Opponents of a proposed wind farm in Nantucket Sound off Massachusetts are suing the Coast Guard in federal court, saying the agency failed to respond to a request for public records as required by law.
The Alliance to Protect Nantucket Sound filed suit July 8 in U.S. District Court in Washington, D.C., making it the latest legal action against federal officials and agencies connected to the approval of Cape Wind, according to the Cape Cod (Mass.) Times.
“We have filed [Freedom of Information Act] requests with numerous federal agencies that are defendants in many of the lawsuits that are being filed,” the group’s president, Audra Parker, told the Cape Cod Times. “The Coast Guard is the only federal agency that hasn’t provided documents. This is well over two years ago.”

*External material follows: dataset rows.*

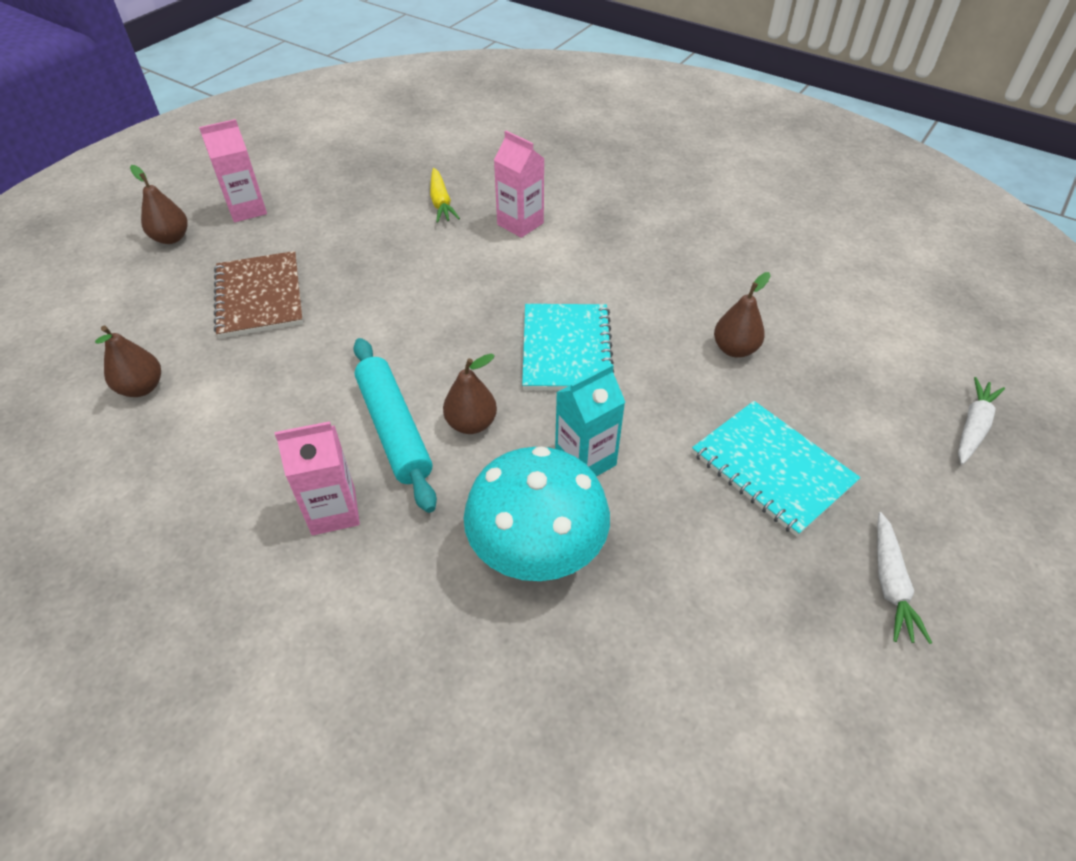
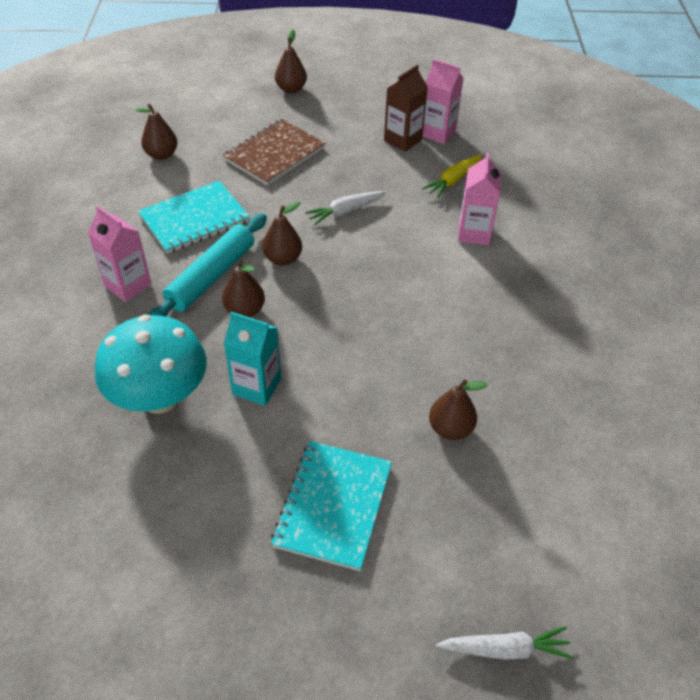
camera: 55 degrees right, 0 degrees up
pink carton [199,119,267,222] -> pink carton moved to [423,59,464,144]
turquoise notebook [522,304,614,390] -> turquoise notebook moved to [138,181,250,254]
white carrot [877,512,932,644] -> white carrot moved to [305,191,386,225]
none -> brown pear [262,201,302,266]
none -> brown carton [384,64,428,152]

In the complaint, lawyers for the group lay out a timeline dating from March 29, 2011, when the organization filed a Freedom of Information Act request with the Coast Guard. It was seeking communications between the agency and Cape Wind; any other state or federal agency responsible for authorizing the project; consultants; Hy-Line Cruises officials; state Sen. Dan Wolf, D-Harwich; former state Rep. Demetrius Atsalis, D-Barnstable; and U.S. Rep. William Keating, D-Mass. The request asks for documents dating from April 28, 2010, when the U.S. Interior Department approved the project.
Mark Rodgers, a spokesman for Cape Wind, called the group’s most recent lawsuit a “desperate publicity stunt.”